Text segment -
━━━━━━━━━━━━━━━━

McDermott played in 81 games last season, but essentially without anyone to throw him the ball.
Playing off the bench, McDermott played with primarily shooting point guards, like Aaron Brooks and E’Twaun Moore. Butler and Derrick Rose often played isolation basketball and Pau Gasol generally was the recipient of passes from Rose and Butler.
Which is why the late acquisition of Michael Carter-Williams may be more important for McDermott and the team’s offense. Though Carter-Williams isn’t a shooter, he is more the playmaker than the point guards the Bulls have had in training camp.
“He can guard multiple positions, a rookie of the year, so I think it will be exciting playing with him,” said McDermott.
With Rondo, that gives the Bulls a pair of point guards who last season combined for almost 18 assists per game, Rondo leading the NBA. It should benefit a shooter like McDermott, who also can expand his game with those drives and floaters.
The question with McDermott always will be about his defense. He is aware of the regular criticism and said he’s worked hard to improve.
“Having a guy like (assistant coach) Jim Boylan around all summer has been great for me,” said McDernott. “I think he's one of the best defensive minds in the NBA. We watch film together. We all know it's not going to be perfect every night. As long as I'm in the right spots. I think the thing about this group is our communication's a lot better and everyone has each other's back and that's really helped me, too.”
Which really is the essential component of defense. Every team has poor defenders, and many top stars have been poor defenders, from Charles Barkley to Larry Bird. James Harden remains one of the league’s poorest defenders and is an MVP candidate this season. McDermott won’t score like those players. But with a defensive improvement at center in Robin Lopez and a commitment to better teamwork on the defensive end, McDermott can be effective.
Then it’s just about what he does best, making those shots.
And perhaps another in Nebraska Thursday.
The Bulls had McDermott’s first homecoming in Lincoln, Neb., last year, a preseason game with Dallas in which McDermott hit the game winner with a second left for a one-point victory.
So it’s time for a little fun first. The game will be in Creighton’s home arena. McDermott’s father, Greg, remains Creighton men’s basketball coach. The practice court at Creighton is named for Korver and the player’s lounge is named for McDermott, two of the greatest basketball stars in university history.

━━━━━━━━━━━━━━━━

Raw data -
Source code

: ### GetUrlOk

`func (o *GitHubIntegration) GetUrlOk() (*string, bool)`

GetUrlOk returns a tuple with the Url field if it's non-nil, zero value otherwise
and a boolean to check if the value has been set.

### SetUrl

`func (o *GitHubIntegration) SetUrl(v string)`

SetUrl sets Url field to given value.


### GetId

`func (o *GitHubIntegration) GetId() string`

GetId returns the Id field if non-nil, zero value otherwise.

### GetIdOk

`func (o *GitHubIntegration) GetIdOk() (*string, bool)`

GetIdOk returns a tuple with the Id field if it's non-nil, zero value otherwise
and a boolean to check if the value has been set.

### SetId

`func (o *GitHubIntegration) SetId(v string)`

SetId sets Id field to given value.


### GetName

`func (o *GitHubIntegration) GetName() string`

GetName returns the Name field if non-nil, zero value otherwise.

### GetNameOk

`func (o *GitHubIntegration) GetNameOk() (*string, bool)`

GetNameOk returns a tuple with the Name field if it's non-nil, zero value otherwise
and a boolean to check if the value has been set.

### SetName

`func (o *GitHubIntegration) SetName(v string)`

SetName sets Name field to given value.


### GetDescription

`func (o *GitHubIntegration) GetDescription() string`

━━━━━━━━━━━━━━━━

Your task -
Extend the article on McDermott and the Bulls with the paragraphs that would come after its final sentence.

Output of the task -
Korver’s career track is perhaps an advisory about making premature judgments. Korver in four seasons at Creighton was two-time Missouri Valley Player of the Year and finalist for the Wooden, Naismith and Robertson awards. McDermott was two-time Missouri Valley Player of the Year and won those three awards.
Korver started in his second and third seasons with the 76ers and then not for five years, including two with the Bulls, before becoming an All-Star for the first time at age 33. McDermott shot 41 percent his first two seasons in the NBA on threes; Korver shot 40 percent. In Korver’s third NBA season in 31 minutes per game, he averaged 11.5 points and shot 42 percent on threes on the way to what’s become an excellent career as one of the game’s premier shooters. It sometimes takes time, but it would be nice for the Bulls if this season were one of those times. Though first a bit of a pleasant distraction.
"This year I’m more looking forward to it,” said McDermott. “Last year I was a little nervous going into it after not playing my rookie year, going home right before the regular season. But this year I know what I’m getting myself into and looking forward to seeing familiar faces and getting ready for the season and having fun.”
The Bulls also will have some joy if McDermott can continue to relax and carry that positive attitude and production into the regular season. It’s a big one for him. If he can improve, it could be a big one for the team.